To start with, there was total failure at the level of the board and the auditors. This huge fraud which occurred over many years and left a hole of more than Rs.7,000 crore was completely missed by a high-profile board, which even agreed to allow the promoters to use its non-existent reserves to buy up two unrelated companies in which the promoters have a major stake. The board included independent directors who are respectable professionals and academics. In addition, the firm’s auditors, Price Waterhouse, one of the big four, failed to detect manipulation of this magnitude, despite the fact that it included claims of huge cash reserves that did not exist. As many have rightly argued, even a minimum of diligence would have proved this claim regarding reserves to be false leading to a detection of the scam.
The question that arises is whether self-regulation failed because these individuals and entities were paid by the company to undertake their role. A similar issue came up after the sub-prime mortgage crisis when observers asked whether the rating agencies, which were to serve as monitors of risk, discounted risk and gave high ratings because they were paid by the firms whose securities they rated.
According to reports, independent directors in Satyam Computer Services were being paid huge fees for their professional services, varying from Rs.12.4 lakh to Rs.99.48 lakh in 2006-07, in the form of commission, sitting fees and professional fees (“Satyam directors’ remuneration,” Business Line, December 30, 2008). This gives rise to the criticism that the practice of managements paying independent directors (and paying them well) could lead them to take a soft view of matters and not take their monitoring and correcting role seriously. Further, lack of adequate caps on revenues obtained by auditors from their clients also creates a problem. The search for large fee incomes and competition among auditors to increase market share do encourage auditors to take the claims of their large clients and the documents they produce at face value, dropping the minimal checks which would possibly have revealed the Satyam fraud. Here again, the fact that the monitor is paid by the monitored seems to be a major source of the problem.

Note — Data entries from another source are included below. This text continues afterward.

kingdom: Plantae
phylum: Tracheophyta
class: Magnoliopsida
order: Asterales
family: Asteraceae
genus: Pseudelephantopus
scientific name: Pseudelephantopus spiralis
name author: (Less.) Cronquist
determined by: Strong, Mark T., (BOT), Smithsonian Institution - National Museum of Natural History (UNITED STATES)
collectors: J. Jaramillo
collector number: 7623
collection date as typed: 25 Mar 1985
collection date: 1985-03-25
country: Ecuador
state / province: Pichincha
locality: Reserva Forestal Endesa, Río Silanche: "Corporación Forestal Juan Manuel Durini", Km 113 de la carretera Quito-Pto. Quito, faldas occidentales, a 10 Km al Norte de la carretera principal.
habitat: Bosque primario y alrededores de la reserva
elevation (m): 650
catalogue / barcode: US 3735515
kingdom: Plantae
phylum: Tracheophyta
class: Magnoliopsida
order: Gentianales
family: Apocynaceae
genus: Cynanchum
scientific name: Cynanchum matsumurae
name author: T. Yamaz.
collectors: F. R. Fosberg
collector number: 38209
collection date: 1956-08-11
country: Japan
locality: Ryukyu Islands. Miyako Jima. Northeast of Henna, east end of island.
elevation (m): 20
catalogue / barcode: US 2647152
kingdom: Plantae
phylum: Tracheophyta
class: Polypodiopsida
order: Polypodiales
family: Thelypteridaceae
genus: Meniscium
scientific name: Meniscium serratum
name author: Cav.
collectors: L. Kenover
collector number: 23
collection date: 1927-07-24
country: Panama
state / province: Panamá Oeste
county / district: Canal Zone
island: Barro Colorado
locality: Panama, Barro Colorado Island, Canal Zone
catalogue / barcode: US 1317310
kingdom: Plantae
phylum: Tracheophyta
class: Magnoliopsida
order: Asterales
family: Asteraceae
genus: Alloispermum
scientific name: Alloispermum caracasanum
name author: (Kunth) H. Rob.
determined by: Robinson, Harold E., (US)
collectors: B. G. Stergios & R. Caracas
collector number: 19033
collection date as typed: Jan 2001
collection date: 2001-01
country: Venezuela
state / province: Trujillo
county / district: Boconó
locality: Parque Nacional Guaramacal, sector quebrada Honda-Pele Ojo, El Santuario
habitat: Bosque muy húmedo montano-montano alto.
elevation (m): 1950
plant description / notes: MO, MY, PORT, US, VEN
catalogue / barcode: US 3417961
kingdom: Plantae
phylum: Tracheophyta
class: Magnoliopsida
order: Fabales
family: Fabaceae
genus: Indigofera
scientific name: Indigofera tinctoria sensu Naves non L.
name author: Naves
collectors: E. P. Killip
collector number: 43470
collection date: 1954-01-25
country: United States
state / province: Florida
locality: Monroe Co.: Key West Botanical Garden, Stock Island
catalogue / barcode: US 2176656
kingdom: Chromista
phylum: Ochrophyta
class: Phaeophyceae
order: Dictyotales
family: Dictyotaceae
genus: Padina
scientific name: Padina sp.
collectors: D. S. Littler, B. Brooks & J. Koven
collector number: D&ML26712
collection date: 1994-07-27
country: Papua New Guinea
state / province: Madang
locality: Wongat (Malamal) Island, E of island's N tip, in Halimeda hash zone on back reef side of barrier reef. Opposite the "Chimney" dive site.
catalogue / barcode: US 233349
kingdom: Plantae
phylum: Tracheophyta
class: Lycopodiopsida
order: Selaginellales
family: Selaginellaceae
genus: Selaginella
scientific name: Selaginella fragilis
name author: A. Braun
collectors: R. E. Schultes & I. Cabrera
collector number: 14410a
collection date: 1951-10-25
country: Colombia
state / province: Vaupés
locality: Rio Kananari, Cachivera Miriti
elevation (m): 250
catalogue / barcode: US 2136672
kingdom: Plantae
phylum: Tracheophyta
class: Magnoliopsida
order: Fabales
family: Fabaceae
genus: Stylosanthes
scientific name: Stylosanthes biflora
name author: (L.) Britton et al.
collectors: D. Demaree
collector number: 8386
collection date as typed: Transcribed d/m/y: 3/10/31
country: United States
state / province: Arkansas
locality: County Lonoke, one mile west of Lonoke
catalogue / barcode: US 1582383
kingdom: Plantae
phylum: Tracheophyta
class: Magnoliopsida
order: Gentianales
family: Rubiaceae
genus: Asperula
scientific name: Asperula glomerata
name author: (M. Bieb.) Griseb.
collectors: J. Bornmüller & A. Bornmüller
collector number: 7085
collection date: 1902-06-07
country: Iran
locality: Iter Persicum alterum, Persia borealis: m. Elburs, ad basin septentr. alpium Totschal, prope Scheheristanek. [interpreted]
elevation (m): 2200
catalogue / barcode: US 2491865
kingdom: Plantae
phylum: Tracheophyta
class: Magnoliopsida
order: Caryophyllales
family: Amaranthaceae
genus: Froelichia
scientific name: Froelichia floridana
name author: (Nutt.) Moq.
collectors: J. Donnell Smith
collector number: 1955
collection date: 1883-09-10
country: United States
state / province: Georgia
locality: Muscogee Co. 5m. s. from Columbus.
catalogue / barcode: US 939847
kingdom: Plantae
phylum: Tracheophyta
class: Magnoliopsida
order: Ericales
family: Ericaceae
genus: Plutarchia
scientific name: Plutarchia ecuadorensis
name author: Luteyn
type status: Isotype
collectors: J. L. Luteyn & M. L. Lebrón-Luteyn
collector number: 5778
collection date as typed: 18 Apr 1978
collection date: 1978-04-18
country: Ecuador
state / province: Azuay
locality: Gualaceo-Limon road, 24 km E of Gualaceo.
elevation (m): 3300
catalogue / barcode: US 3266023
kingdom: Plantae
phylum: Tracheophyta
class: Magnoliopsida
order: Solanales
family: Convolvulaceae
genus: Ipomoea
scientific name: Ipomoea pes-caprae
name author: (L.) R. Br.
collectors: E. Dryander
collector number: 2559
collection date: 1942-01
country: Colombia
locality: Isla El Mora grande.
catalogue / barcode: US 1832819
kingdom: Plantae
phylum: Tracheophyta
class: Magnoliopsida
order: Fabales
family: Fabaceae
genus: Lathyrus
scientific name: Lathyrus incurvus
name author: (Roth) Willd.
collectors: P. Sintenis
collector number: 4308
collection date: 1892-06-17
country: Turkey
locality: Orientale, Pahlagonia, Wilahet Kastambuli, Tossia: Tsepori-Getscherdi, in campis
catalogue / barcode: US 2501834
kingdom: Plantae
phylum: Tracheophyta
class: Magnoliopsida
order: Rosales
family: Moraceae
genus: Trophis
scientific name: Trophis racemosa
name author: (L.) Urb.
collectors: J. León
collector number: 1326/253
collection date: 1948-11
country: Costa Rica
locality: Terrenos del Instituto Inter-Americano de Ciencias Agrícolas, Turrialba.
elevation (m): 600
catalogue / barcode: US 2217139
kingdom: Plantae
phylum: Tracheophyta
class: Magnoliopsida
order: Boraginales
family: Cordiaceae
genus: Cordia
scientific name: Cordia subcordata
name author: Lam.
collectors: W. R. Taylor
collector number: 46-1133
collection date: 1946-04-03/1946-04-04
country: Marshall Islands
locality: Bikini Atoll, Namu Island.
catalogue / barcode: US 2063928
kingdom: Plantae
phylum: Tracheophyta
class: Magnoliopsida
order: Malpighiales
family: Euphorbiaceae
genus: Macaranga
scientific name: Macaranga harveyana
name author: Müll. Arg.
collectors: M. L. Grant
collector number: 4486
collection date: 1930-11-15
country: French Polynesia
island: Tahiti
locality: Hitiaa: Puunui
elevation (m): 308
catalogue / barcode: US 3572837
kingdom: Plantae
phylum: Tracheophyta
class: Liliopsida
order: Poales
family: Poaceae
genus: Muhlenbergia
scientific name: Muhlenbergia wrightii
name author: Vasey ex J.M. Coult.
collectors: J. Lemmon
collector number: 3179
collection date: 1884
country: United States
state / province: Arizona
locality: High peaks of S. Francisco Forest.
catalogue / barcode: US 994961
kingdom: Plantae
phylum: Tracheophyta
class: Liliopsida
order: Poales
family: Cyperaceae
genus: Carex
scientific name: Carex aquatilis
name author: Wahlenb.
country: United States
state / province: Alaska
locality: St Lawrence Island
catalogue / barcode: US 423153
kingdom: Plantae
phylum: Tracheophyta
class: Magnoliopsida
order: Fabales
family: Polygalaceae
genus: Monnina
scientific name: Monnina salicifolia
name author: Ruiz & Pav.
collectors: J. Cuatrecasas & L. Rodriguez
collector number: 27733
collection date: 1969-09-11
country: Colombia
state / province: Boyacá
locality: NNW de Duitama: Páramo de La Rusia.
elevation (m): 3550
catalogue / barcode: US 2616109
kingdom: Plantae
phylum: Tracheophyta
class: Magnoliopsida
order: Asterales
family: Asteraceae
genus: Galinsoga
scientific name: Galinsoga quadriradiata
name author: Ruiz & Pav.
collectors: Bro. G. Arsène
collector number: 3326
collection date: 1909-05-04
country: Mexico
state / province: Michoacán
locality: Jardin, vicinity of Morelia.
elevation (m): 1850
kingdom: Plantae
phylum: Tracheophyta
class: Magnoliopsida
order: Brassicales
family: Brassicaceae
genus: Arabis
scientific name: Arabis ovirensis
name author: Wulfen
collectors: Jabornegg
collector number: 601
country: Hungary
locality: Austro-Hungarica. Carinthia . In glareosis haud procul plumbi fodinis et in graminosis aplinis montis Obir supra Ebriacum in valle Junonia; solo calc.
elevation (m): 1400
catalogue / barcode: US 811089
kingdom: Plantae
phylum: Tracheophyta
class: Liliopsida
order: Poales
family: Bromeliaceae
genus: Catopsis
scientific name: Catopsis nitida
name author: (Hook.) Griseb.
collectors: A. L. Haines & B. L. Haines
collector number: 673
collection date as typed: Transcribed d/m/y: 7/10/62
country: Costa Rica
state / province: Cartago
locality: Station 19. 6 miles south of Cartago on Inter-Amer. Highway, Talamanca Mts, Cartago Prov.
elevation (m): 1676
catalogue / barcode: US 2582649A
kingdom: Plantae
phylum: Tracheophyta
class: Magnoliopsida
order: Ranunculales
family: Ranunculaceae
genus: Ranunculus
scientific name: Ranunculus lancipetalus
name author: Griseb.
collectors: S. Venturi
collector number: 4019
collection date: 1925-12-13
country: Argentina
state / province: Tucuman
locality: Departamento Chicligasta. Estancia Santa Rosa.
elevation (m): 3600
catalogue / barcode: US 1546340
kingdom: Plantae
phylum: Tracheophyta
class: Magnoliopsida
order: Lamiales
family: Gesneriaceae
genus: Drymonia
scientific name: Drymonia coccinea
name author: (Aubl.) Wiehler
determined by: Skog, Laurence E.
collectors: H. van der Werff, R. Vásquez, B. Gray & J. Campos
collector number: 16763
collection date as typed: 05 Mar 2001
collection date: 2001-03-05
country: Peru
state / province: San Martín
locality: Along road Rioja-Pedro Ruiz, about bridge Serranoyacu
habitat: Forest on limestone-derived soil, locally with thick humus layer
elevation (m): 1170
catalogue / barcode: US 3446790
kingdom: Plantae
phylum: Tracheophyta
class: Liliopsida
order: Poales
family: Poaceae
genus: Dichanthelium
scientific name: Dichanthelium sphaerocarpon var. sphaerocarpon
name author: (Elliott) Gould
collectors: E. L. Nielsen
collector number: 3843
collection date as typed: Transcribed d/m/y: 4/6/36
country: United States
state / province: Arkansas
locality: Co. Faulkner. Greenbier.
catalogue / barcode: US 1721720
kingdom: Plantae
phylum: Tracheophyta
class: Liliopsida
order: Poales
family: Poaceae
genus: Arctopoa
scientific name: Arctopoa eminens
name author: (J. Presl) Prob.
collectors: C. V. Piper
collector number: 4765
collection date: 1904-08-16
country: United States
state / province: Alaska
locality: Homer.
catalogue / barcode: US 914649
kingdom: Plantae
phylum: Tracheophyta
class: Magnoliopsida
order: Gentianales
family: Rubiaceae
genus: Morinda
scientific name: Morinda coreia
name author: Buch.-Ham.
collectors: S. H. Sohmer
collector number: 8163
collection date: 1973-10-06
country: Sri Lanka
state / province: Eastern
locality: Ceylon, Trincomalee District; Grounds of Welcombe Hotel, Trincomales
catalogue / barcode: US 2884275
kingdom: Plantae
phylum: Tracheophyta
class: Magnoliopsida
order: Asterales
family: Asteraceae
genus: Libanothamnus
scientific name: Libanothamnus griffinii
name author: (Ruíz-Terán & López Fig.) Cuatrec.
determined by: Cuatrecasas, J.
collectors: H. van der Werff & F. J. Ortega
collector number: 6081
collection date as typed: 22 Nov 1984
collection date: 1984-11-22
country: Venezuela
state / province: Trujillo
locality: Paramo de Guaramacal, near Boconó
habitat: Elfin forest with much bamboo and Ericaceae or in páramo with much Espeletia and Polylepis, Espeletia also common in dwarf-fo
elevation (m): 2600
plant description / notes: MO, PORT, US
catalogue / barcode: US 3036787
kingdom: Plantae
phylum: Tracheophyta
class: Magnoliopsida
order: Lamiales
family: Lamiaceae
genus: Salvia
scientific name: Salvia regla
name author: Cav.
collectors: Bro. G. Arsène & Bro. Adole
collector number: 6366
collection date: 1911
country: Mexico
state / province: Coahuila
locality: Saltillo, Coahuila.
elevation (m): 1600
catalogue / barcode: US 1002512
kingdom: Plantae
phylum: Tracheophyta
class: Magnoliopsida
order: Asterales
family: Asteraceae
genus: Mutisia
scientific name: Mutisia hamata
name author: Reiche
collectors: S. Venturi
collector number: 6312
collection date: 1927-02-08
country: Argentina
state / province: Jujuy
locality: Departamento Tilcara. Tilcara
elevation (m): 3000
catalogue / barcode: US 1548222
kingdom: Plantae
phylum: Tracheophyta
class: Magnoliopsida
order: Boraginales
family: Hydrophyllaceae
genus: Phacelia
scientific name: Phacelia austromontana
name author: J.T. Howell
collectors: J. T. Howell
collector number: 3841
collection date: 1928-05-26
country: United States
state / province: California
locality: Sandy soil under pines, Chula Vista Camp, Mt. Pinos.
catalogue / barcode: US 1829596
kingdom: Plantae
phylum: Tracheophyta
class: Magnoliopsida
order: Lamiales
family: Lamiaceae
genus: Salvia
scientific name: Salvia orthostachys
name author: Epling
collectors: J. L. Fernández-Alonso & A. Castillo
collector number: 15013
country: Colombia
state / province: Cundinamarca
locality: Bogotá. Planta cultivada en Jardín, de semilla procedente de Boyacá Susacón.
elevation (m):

A second area of failure was the inability of agencies specially created to monitor companies that are listed on stock exchanges such as the Securities and Exchange Board of India. This too is the result of a transition to a form of regulation that has regulatory forbearance as its fundamental motif. This forbearance was all the greater in an industry like information technology which was privileged because of its success.
Industry and government
Finally, system failure seems to be also the result of the close relationship of the industry with the State and Central governments. Much has been written about the close association of Ramalinga Raju with political leaders especially at the State (Andhra Pradesh) level, and allegations have been made of special favours to him from the government before the scam and a tendency to protect him after the shocking confession. Comparisons of the very different treatment meted out to Ramoji Rao and Ramalinga Raju, even though the former was only being investigated for charges of malpractice of which he was exonerated, are a recurrent theme in the media.
These multiple failures suggest that the Satyam episode is not just an isolated instance of malpractice which must be dealt with in isolation. It is also the product of an institutional and regulatory environment that provides the space for one Satyam and, therefore, possibly for more such Satyams. That environment too needs investigation and reform.